When the time comes to compete, Cheryl is given a very specific time to begin; being even one minute late can disqualify a rider from the competition. There is an arena that is sixty by two hundred meters and is surrounded by large letters. “They’re not in alphabetical order; they make no sense whatsoever,” Cheryl laughs. “When it’s your turn you go in and you go around the outside of it. The judge is sitting in the middle at the far end.” Each competitor must pass by the judge to make sure they know who they are and what number they have. “They blow a whistle or ring a bell, something so you know, and you have forty-five seconds to get yourself in the arena,” she explains. All of the tests have around twenty movements that have to be performed with precision. “Each one of those things is given a score from zero, which means you didn’t do it at all, to ten, which is absolutely perfect,” she says. “They will add those up and divide it by the total possible score so that you get a percentage. If you’re in the sixties, you’re real happy. Someone who can get a 70-74 is ecstatic!”
Cheryl’s own joy and excitement led her to begin the Coastal Empire Dressage Association which averages twenty-two members. “It is just a community, so you can get together and do things. We put on two schooling shows a year,” she shares. “About every other month we will hold a meeting and have a speaker so members can come and learn.” Currently, the association is preparing for their fall schooling show on October 28 at Echelon in Guyton. As president of the group, Cheryl is highly instrumental in hosting this show. She works with her vice president and treasurer as well as any of the membership that wants to be a part of the planning. “We have sort of this ad hoc committee, and they’ve divided up the duties and taken care of different parts of the show,” she says.

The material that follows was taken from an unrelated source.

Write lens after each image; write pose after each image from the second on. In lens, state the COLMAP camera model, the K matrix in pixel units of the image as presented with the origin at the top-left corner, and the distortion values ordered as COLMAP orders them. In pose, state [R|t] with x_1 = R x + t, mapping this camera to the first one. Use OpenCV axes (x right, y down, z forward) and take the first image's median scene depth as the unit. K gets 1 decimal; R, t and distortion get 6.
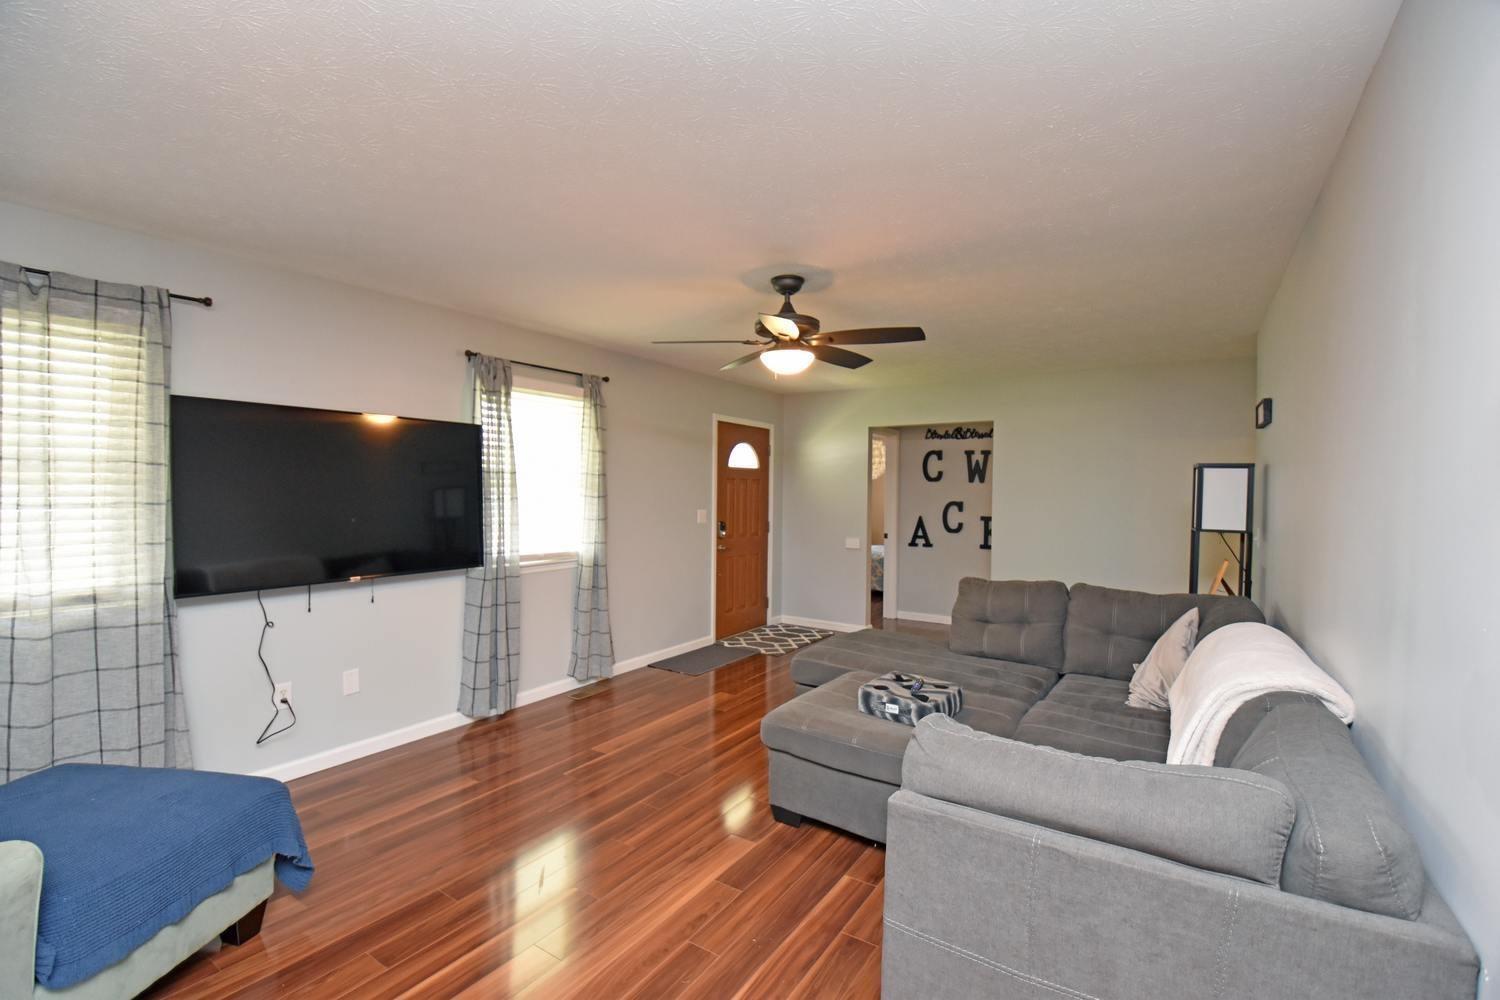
lens RADIAL K [[631.4, 0, 751.0], [0, 631.4, 509.1], [0, 0, 1]] dist [0.037874, -0.027368]
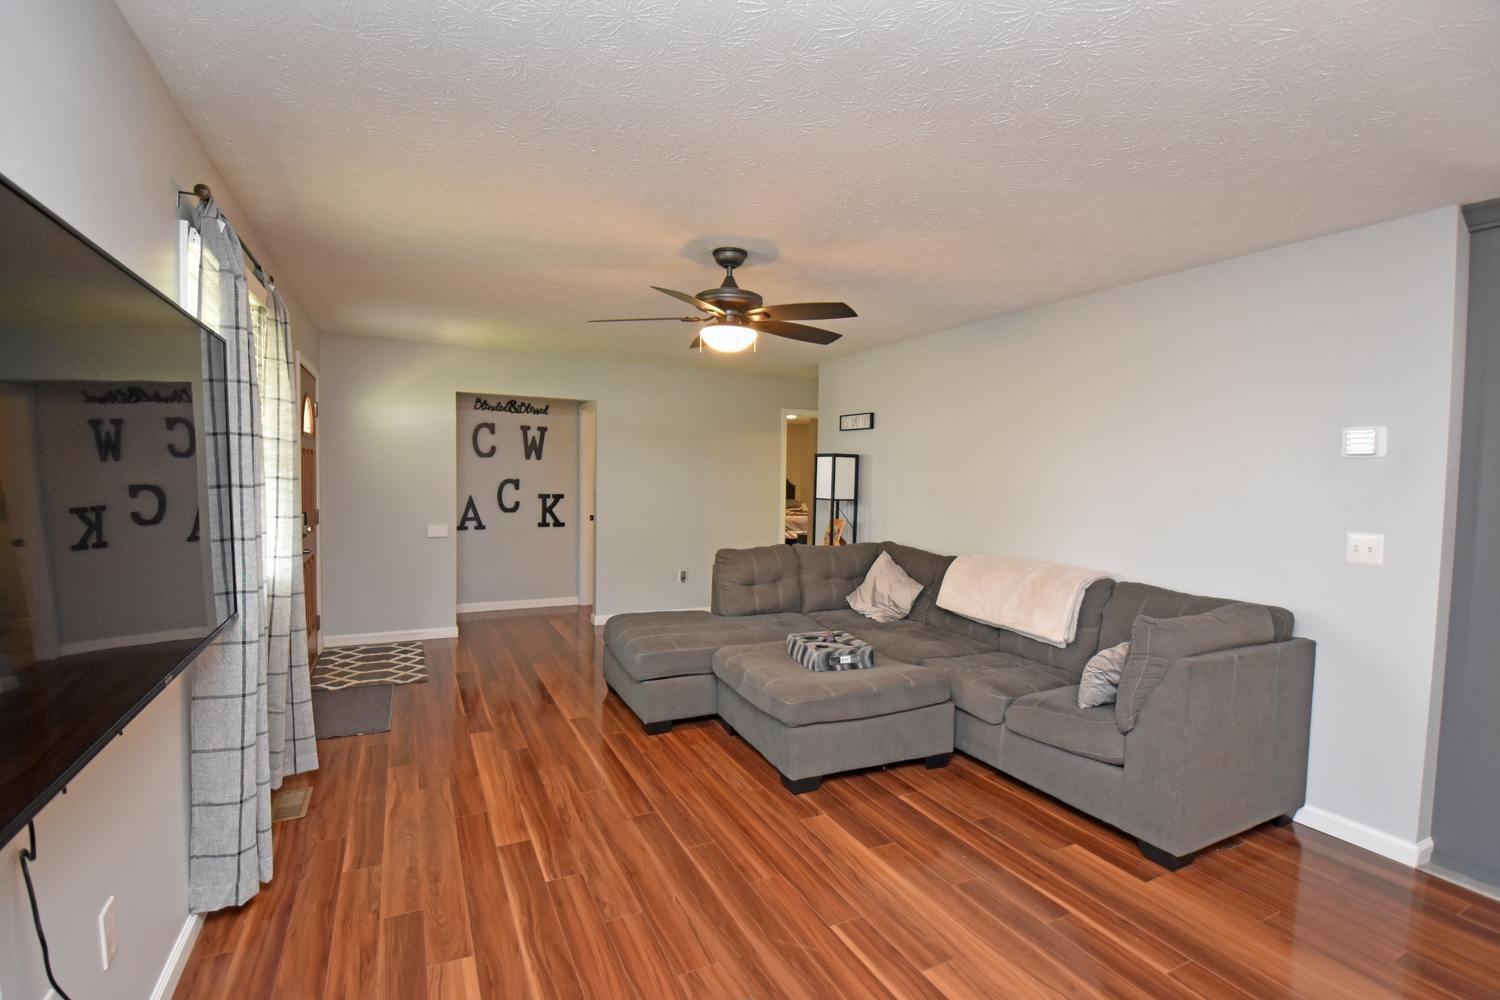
lens RADIAL K [[655.3, 0, 747.2], [0, 655.3, 504.8], [0, 0, 1]] dist [0.019405, -0.032399]
pose [[0.536445, -0.040800, 0.842949, -0.320002], [0.012893, 0.999110, 0.040153, -0.008450], [-0.843837, -0.010672, 0.536494, 0.181594]]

The upcoming show is something that Cheryl is really thrilled to share with the community.
Even prior to her own ventures in dressage competition and association leadership, Cheryl became licensed as a C2 steward and a technical delegate for the United States Equestrian Federation. “I’m hired by horse shows, big horse shows to come and make sure people and the shows are following the rules that the federation has set up,” she states. “I spend two to three days or a week making sure that everyone – the show management, the judges, the participants – all are playing fairly and equally.” Usually, this job requires her to travel to surrounding states like Florida and South Carolina; however, this summer she has traveled as far as Texas for a show. “I’ve been a steward for probably close to ten years, and I’ve been a technical delegate, which only does dressage, I think about five years now. It’s two separate things,” she says. Those two separate things each required their own licensing. There is a clinic to attend, apprenticeship, application and an exam. Cheryl completed that licensing process for both positions with the encouragement of a friend. “At the time, the United States Equestrian Federation was looking and seeing that a lot of their stewards were getting very old and that they would have a shortage,” she explains. She decided to fill that gap and because of her enjoyment of dressage specifically she decided to be a technical delegate as well. “There aren’t many people in the country that do both things,” she shares.
Cheryl’s family is important to her, and they support her in her passion differently. Her husband, Tony, is not as interested in watching long hours of competition. “It’s like watching grass grow to him,” she laughs. For a local show, Tony is there right on time to see Cheryl compete, like he will be for the upcoming show at Echelon. “Because it’s my club, he’ll come and help me set up, and he runs the concession if I need him to,” she says. Her daughters were the inspiration and motivation that got her started in the hobby. The love for horses, specifically Arabians, is shared by the three ladies, and they are passing it on to a new generation. Cheryl has young grandsons that are enjoying getting to learn about horses alongside their mamas and grandma. With the support of her family, Cheryl is succeeding in her pursuits in dressage and enjoying the day-to-day fun of being a horse owner.